◆ **Quoted passage**
Content starts

UPS Slashed Amazon Value

UPS announced its plans to cut package volumes from Amazon (NASDAQ:AMZN). This is the company’s largest customer and contributed 11.8% of its 2023 revenue. UPS will be reducing Amazon shipments by 50% by late 2026 to prioritize higher-margin clients. However, this is a pretty risky bet and investors are fearful of losing this revenue. Amazon is already a solid customer for UPS, and there’s little transparency about where United Parcel Service will be replacing this revenue. There’s no other customer that can replace Amazon and do so with higher margins for UPS.

In addition. Amazon’s in-house logistics could eventually replace that of UPS. The revenue reduction could be far higher than 50% in the long run.

UPS’ 2025 Guidance Was Disappointing

United Parcel Service projected 2025 revenue at $89 billion. This is far below the $94.8 billion that Wall Street expected. It expects an operating margin of 10.8%, but that top-line decline is going to hit earnings regardless of that small margin expansion.

UPS is now taking cost-cutting measures. It has a $1 billion “efficiency reimagined” program. This includes layoffs.

UPS’ Q4 Earnings Weren’t That Good

UPS reported revenue of $25.3 billion. Revenue grew by just 1.5% year-over-year and missed estimates of $25.42 billion.

Adjusted EPS of $2.75 beat analyst expectations of $2.53. GAAP results included a $639 million charge from pension costs and asset impairments.

How Wall Street Reacted

The stock tumbled immediately by around 15%. Some analysts still have high price targets on the stock, but these targets likely likely to be trimmed down over the coming weeks due to the continued weakness here. Evercore ISI called the Amazon move “unexpected” and an “acceleration of the glide down of this business that has long represented a tail risk.”

Not only that, there’s chatter about FedEx (NYSE:FDX) and other regional carriers absorbing Amazon’s shipments. The market is saturated with retailers like Temu and Shein. That makes it much harder for UPS to find “higher-margin” clients. As such, there isn’t much optimism to carry this stock higher.

Content ends

◆ **Directive 1**
According to the UPS text, what percentage of UPS's 2023 revenue came from Amazon?

◆ **Records provided**
Content starts

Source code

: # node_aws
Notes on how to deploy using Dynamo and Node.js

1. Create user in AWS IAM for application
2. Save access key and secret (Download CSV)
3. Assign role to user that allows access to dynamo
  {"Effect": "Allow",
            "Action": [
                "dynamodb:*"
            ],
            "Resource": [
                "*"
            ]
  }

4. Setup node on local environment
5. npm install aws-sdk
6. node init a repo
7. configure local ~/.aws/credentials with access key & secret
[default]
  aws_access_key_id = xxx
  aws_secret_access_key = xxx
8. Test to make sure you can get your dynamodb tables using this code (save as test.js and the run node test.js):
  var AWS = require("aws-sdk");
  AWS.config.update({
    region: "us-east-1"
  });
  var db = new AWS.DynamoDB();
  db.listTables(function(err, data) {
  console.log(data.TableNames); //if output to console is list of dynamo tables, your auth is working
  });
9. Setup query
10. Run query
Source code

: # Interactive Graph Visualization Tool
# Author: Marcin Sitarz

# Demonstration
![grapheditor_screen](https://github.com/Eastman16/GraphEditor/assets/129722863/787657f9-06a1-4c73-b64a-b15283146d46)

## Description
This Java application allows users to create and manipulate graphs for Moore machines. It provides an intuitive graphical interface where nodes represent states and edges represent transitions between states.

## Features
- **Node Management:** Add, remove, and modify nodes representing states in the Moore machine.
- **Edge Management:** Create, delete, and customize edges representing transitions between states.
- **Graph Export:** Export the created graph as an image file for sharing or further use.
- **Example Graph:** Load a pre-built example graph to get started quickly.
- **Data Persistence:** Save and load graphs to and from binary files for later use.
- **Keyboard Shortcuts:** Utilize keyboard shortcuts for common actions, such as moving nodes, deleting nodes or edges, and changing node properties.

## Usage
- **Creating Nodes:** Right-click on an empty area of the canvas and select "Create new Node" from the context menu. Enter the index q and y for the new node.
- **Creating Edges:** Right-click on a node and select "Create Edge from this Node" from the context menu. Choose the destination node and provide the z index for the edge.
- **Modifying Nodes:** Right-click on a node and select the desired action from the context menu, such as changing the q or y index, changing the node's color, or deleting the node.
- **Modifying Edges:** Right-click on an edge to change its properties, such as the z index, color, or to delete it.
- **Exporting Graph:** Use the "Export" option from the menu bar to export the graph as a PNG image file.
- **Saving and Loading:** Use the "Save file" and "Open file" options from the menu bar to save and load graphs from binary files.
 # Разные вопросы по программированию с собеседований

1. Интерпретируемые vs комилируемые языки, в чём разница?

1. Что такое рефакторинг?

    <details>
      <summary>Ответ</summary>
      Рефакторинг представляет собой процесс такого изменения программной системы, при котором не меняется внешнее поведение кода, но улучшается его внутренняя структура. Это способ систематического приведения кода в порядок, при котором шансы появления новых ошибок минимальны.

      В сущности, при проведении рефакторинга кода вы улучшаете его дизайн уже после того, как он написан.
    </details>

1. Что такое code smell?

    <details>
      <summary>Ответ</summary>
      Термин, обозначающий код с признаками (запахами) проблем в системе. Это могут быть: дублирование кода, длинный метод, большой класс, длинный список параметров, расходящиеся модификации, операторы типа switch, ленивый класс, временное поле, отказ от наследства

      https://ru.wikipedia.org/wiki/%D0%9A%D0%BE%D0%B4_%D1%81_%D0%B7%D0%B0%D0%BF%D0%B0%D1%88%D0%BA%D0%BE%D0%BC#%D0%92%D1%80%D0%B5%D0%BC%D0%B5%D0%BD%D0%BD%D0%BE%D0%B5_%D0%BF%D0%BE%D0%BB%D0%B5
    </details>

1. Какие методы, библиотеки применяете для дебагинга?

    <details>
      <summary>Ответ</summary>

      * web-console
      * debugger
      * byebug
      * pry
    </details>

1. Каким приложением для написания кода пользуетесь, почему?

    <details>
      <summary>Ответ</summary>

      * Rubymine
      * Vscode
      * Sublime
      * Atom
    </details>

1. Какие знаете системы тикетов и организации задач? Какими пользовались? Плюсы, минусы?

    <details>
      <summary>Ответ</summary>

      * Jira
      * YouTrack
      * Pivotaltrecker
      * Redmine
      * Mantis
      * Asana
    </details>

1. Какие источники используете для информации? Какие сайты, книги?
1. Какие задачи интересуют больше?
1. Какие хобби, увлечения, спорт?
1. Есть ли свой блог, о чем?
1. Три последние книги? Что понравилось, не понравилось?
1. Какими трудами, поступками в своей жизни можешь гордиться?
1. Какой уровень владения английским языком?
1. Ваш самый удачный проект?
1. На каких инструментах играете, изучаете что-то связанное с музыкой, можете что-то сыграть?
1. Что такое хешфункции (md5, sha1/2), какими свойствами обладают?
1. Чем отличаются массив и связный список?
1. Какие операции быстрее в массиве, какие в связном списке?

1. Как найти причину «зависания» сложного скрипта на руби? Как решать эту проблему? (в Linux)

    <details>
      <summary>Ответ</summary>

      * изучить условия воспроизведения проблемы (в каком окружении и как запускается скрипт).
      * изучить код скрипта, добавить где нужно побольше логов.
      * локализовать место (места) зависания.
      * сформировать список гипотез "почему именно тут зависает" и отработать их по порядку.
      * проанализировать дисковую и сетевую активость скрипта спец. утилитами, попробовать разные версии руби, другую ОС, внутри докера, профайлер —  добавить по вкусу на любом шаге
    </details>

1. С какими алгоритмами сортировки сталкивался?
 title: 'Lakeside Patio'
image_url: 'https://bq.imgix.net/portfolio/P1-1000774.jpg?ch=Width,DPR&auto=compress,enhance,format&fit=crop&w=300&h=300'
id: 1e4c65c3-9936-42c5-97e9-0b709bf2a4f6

Content ends

◆ **Directive 2**
In the entries, take the lines beginning with the one that contains "Graph Visualization Tool" and continuing through the one that contains "- **Keyboard Shortcuts:**", and rewrite them with "Moore" changed to "Mealy", leaving everything else intact. Return only those lines.

◆ **Task result 1**
11.8%

◆ **Task result 2**
: # Interactive Graph Visualization Tool
# Author: Marcin Sitarz

# Demonstration
![grapheditor_screen](https://github.com/Eastman16/GraphEditor/assets/129722863/787657f9-06a1-4c73-b64a-b15283146d46)

## Description
This Java application allows users to create and manipulate graphs for Mealy machines. It provides an intuitive graphical interface where nodes represent states and edges represent transitions between states.

## Features
- **Node Management:** Add, remove, and modify nodes representing states in the Mealy machine.
- **Edge Management:** Create, delete, and customize edges representing transitions between states.
- **Graph Export:** Export the created graph as an image file for sharing or further use.
- **Example Graph:** Load a pre-built example graph to get started quickly.
- **Data Persistence:** Save and load graphs to and from binary files for later use.
- **Keyboard Shortcuts:** Utilize keyboard shortcuts for common actions, such as moving nodes, deleting nodes or edges, and changing node properties.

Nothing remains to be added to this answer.